Parish Communities and Religious Conflict in the Vale of Gloucester, 1590-1690


Parish Communities and Religious Conflict in the Vale of Gloucester, 1590-1690. By Daniel C. Beaver. [Harvard Historical Studies, Vol. 129.] (Cambridge, Massachusetts: Harvard University Press. 1998. Pp. xiii, 462. $49.50.)

In the controversies surrounding the historical debate about the Reformation in England, one note of consensus does seem to have emerged: the Reformation took a long time. Gone are the days when one could wind up a study with the Elizabethan Settlement in 1559. The foundation of the Elizabethan regime, providing unprecedented stability by comparison with the reigns of the queen's half-siblings, gave the cause of reform the opportunity to become "the establishment." In 1559, one could say, the Reformation was just getting off the ground.
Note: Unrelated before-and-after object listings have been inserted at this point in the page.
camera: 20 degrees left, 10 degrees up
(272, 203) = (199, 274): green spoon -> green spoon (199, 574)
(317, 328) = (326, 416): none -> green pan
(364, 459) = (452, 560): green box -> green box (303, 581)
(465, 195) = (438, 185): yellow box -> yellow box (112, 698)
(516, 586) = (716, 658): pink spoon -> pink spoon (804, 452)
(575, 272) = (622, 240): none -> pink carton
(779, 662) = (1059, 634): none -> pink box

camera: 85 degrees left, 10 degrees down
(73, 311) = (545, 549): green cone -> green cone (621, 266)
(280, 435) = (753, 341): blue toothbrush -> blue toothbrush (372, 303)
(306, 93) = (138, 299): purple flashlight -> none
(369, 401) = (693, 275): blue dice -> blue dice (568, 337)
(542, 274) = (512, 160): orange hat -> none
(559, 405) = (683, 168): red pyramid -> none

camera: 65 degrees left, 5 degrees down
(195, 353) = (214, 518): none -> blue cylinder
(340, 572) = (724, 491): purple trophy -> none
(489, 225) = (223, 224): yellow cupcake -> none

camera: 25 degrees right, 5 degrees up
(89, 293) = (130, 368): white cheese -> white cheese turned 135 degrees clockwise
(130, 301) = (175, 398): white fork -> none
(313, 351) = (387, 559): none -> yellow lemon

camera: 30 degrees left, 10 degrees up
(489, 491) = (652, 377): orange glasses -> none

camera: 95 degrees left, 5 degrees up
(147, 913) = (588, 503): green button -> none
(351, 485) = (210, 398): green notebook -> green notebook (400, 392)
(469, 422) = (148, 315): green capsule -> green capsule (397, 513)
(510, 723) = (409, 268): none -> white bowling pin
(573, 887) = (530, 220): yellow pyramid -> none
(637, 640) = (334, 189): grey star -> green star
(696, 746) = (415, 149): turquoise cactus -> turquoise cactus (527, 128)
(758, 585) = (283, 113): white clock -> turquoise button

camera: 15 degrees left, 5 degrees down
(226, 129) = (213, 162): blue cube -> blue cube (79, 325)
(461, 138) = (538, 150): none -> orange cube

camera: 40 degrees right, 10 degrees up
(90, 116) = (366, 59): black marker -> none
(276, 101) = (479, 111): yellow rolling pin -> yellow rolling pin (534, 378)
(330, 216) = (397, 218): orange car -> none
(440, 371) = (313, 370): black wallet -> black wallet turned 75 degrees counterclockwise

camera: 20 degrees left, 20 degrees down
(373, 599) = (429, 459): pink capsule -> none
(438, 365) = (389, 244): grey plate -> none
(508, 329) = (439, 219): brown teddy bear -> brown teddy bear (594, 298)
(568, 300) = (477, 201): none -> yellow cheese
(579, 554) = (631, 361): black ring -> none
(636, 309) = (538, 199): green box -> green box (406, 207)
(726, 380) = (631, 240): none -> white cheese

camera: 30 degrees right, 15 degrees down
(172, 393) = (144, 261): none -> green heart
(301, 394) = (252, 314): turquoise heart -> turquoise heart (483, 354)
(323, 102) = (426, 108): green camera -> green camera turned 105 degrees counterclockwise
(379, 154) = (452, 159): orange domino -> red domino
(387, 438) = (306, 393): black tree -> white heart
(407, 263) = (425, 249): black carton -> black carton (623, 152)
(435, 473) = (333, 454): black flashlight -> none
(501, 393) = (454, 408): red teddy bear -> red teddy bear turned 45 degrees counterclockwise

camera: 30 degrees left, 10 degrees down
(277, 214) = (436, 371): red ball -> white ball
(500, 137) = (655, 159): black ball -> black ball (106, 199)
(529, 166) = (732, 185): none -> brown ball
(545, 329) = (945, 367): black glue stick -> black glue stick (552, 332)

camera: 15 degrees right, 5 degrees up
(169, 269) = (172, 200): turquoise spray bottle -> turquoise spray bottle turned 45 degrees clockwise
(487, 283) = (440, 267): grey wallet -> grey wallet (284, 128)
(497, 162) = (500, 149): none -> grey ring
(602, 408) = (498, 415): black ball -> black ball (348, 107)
Hence the importance of the time frame investigated in this imaginative and ambitious work. Professor Beaver's book is an important scholarly contribution for a number of reasons. First, he has chosen to push across conventional periodization, giving us a rare study of religion across the troubled seventeenth century: a century which saw a Jacobean consensus, a Laudian counter-revolution, civil war and religious tolerance for selected groups (though not for "Popery or Prelacy" as the Instrument of Government of 1653 put it), and finally the return of the established church but also the eventual legitimization of "dissent." In short, it was a century which saw the abandonment by almost all Christians of the ideal of a single national church to which everyone belonged and conformed. This ideal was replaced by an established church enjoying certain privileges but also by an acceptance of religious pluralism, however grudging and ungracious that acceptance was by the Anglican authorities.

Professor Beaver has used a well-known approach, the local study, to do this—in his case the Vale of Gloucester in the west of England. However, his book stands out as one of the best local studies produced in quite a while in locating his meticulous use of difficult source material in terms of larger historical debates. His use of interpretive tools from anthropology are skillfully deployed and his prose, though occasionally dense, is often eloquent.

One of his most interesting discussions is of death and funeral practices in the period 1590-1690. We might expect from work such as Eamon Duffy's Stripping of the Altars (1992) to find communities indifferent to the fate of the deceased and the ceremonies which accompany their passing. However, Beaver reconstructs a complex and fascinating world from wills, sermons, and other sources, of local people who took immense care over properly conducted funerals both in terms of instructions left and care of others. As well as the Prayer Book church service, this also included customs such as bell ringing, requests for particular individuals to accompany the corpse to the grave, and the generous provision of food and drink for neighbors and family "to make merry withal" afterwards (pp. 96-98). In a religious world that has been characterized by revisionist historians of the Reformation as indifferent to the dead, partners [End Page 362] still requested, as in the case of one Robert Shatterthayte, burial in the churchyard "near unto my last wife" (p. 101).

In a sense, one could say that the greatest discontinuity with the medieval past came in the late seventeenth century when the "advocates of further reformation rejected [the] link between religious fellowship and territorial conceptions of space" (p. 324)—a disjunction which fatally undermined the parochial religious system in England. "Belonging" was now about like-mindedness and agency—not the accident (or rather the "providence") of birth and place. Professor Beaver's fine study provides much insight into this transition.